Queste considerazioni vogliono essere una breve introduzione ai lavori del nostro XIV convegno liturgico internazionale, dove non è la ricerca teologica che prevale, eppure deve essere presente, perché una chiesa-edificio deve sempre rispondere all’ecclesiologia di chi la abita come luogo di assemblea. Dobbiamo affermare senza paura che la chiesa oggi è plurale, che in essa a buon diritto coesistono diverse ecclesiologie e spiritualità alle quali si ispirerà la costruzione delle chiese-edifici, nella consapevolezza che esse “parlano”, sono eloquenti, dicono chi è la chiesa, raccontano come la chiesa si pensa, testimoniano il modo e lo stile della sua collocazione nella società, tra le donne e gli uomini.

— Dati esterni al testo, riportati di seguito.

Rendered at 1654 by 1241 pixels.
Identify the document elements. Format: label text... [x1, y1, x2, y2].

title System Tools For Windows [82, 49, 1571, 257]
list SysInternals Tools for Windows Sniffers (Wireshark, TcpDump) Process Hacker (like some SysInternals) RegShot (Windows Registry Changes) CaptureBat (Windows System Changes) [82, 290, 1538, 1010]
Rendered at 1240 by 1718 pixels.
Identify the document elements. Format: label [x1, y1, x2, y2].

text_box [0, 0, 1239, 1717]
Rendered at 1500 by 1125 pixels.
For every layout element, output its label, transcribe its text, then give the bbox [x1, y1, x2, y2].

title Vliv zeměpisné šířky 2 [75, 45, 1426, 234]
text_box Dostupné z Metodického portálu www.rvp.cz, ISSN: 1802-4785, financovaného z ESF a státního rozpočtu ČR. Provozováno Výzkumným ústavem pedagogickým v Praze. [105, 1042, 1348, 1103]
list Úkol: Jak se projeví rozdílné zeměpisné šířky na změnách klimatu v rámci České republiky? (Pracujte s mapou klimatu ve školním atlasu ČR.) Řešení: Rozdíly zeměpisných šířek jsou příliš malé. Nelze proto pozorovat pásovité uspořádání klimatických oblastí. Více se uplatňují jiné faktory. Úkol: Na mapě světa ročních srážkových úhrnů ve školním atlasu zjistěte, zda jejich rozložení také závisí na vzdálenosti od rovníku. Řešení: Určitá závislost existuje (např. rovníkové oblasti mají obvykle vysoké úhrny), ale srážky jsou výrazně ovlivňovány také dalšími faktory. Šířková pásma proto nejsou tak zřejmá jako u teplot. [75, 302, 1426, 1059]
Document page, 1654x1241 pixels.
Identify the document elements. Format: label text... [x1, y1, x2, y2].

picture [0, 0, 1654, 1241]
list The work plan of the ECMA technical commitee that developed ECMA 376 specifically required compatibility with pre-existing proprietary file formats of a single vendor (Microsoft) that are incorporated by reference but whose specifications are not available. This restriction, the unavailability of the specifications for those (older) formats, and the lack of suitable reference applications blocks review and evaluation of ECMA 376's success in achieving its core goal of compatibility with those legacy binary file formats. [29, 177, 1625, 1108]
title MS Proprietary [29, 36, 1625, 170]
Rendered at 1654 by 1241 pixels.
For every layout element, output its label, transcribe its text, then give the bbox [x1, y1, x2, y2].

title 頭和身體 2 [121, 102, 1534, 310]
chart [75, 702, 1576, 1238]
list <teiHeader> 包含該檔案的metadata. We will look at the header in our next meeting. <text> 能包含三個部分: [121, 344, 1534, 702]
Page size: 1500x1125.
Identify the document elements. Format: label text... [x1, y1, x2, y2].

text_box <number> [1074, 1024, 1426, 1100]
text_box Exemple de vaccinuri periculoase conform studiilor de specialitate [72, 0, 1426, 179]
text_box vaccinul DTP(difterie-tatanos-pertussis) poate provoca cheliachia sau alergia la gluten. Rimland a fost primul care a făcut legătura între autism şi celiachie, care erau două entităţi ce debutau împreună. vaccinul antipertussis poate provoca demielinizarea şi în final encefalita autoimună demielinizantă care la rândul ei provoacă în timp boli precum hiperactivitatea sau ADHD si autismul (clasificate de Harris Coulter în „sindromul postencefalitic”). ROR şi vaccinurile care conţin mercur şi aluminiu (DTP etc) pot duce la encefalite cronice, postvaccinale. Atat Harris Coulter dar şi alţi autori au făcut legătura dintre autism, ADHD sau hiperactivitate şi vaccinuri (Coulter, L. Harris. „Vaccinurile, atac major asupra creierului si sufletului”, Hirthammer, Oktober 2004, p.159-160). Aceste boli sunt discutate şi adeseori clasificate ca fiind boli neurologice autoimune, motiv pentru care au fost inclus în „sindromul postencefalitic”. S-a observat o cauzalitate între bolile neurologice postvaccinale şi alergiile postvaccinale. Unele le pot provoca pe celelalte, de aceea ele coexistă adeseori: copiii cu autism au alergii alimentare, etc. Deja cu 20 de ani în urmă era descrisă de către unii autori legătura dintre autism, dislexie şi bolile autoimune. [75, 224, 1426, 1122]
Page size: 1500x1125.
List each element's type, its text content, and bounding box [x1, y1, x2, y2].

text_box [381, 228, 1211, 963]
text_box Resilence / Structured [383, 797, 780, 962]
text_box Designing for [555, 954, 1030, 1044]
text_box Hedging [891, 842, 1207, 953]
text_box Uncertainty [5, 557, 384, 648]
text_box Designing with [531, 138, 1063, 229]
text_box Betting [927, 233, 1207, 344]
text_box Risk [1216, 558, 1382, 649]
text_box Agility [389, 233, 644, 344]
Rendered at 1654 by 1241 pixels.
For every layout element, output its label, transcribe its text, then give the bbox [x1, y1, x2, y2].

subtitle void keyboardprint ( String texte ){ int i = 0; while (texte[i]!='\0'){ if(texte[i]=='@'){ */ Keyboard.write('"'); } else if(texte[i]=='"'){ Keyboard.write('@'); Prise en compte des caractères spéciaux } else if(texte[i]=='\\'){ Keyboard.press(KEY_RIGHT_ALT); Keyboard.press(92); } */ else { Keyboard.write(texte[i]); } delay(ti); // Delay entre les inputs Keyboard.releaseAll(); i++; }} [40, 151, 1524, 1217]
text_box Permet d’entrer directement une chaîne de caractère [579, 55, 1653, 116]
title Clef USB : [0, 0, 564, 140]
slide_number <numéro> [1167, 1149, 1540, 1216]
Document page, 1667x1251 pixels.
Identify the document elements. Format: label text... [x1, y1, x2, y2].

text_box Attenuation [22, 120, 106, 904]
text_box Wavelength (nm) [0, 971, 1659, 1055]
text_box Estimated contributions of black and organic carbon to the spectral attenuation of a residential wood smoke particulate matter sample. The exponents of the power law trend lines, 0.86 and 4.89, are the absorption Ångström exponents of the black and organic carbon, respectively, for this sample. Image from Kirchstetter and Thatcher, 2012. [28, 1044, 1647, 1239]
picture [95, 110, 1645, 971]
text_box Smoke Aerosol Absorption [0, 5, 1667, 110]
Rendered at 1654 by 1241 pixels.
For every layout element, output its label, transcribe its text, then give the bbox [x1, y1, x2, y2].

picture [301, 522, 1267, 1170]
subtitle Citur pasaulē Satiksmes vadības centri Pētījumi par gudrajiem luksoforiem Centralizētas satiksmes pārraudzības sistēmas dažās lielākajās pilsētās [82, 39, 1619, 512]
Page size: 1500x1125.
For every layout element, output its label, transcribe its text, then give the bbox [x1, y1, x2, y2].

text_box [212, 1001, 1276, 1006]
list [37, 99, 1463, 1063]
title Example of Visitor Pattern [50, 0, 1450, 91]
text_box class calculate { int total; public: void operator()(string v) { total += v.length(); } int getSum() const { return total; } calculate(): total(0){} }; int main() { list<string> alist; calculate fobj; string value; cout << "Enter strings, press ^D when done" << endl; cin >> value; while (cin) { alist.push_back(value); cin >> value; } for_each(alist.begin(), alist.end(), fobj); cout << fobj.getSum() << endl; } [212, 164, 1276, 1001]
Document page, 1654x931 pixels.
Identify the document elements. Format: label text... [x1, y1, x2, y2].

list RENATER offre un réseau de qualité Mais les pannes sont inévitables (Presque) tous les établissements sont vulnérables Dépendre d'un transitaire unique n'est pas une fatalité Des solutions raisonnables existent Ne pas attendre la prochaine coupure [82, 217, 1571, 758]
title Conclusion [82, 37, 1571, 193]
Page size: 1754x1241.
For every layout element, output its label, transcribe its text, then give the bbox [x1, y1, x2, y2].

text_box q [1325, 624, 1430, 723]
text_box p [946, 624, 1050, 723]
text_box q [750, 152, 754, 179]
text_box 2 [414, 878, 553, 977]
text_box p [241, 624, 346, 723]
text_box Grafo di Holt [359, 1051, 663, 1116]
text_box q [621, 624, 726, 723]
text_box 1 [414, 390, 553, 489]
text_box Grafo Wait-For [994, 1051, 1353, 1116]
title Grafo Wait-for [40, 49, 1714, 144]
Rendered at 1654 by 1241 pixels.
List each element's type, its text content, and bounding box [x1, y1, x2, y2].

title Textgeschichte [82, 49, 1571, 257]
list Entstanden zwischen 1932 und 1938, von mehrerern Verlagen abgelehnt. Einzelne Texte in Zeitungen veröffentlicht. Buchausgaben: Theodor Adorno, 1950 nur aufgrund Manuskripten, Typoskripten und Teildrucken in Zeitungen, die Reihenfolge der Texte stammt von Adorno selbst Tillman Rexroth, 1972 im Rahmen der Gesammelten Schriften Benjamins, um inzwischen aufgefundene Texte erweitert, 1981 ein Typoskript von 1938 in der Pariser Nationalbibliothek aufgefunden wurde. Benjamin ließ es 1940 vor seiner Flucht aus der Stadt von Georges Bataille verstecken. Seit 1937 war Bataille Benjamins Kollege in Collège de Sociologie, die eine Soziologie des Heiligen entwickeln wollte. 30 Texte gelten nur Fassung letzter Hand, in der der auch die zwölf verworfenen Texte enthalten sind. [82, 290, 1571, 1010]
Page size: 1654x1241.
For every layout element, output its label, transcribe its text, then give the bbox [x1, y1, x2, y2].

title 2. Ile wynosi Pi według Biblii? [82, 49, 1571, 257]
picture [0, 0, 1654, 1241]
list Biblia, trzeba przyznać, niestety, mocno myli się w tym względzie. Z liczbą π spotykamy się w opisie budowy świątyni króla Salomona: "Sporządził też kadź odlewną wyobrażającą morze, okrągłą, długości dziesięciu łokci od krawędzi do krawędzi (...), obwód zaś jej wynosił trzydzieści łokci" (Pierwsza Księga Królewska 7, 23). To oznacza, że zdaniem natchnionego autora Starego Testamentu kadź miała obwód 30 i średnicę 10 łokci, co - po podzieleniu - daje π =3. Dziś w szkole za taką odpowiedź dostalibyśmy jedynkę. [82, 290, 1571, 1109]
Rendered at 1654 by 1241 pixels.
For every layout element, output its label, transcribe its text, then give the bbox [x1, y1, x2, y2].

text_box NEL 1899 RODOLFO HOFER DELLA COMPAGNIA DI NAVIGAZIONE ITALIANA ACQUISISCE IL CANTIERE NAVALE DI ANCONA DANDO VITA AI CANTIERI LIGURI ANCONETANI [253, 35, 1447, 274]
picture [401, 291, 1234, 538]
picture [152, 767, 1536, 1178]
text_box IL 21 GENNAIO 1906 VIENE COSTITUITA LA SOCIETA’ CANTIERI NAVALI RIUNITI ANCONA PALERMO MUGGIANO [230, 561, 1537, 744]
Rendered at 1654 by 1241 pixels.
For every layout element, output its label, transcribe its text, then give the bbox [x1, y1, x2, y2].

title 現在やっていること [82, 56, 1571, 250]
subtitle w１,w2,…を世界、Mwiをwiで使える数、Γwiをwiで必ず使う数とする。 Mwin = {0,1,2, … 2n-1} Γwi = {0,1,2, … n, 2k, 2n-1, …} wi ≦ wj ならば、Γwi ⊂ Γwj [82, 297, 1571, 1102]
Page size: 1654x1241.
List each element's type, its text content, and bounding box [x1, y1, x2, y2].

Chi passa accanto alla basilica del Sacré-Cœur a Parigi, vede una chiesa che ha una parola specifica; chi invece passa in rue de Sèvres, si accorge appena di una piccola scritta che segnala la presenza dentro un palazzo di una chiesa dei gesuiti, l’église Saint Ignace. Allo stesso modo, una chiesa monastica non può essere percepita, anche dal di fuori, come una chiesa parrocchiale.
Per esempio, la straordinaria chiesa cistercense del Thoronet, una delle cosiddette tre “sorelle provenzali”, insegna addirittura per la mancanza del portale e per la presenza di una porta laterale.
In ogni caso, non si dimentichi il messaggio del Vangelo, con le immagini del sale che si nasconde e della città, della luce che sono visibili. Oggi abitiamo nella società della spettacolarizzazione e potremmo essere tentati di entrare in concorrenza con essa, confidando nella visibilità della chiesa e di fatto accettando il primato dell’apparire; nello stesso tempo— anche se pare una contraddizione — assistiamo a un atteggiamento individuale improntato alla tentazione di scomparire.
Nella sua recente opera Disparaître de soi (Paris, Métailié, 2015), David Le Breton denuncia questa “tentazione contemporanea” (sottotitolo del libro), questa passione dell’assenza, che nega ogni segno di identità e ha paura dell’essere riconosciuti. Nel suo La discrétion (Paris, Autrement, 2013; traduzione italiana, L’arte dello scomparire, Milano, Il Saggiatore 2015), Pierre Zaoui traccia una via che dichiara invenzione monoteista la discrezione, la quale è altra cosa dall’arte dello scomparire, come invece sembra trasparire dal titolo italiano (sottotitolo in francese). Davvero non è facile per i cristiani oggi, nell’incertezza sul domani delle loro chiese, non cadere preda delle opposte tentazioni della visibilità spettacolarizzata e “minacciosa” — che nasce sempre dal risentimento, dalla paura — o del nascondimento rinunciatario e impersonale.
Le chiese che vengono costruite, viste da fuori, devono essere evangelizzatrici nel senso che devono essere “buona notizia”, non notizia che si impone, non luce che abbaglia, non nascondimento o mescolamento insignificante. Le parole di Gesù che ho scelto come filo rosso di questa prolusione possono ispirarci e richiamarci a una forma che sia quella assunta nell’incarnazione dalla Parola di Dio. Questo è il Vangelo che innanzitutto va vissuto da uomini e donne, ma anche narrato dalle nostre chiese, quando sono viste da fuori.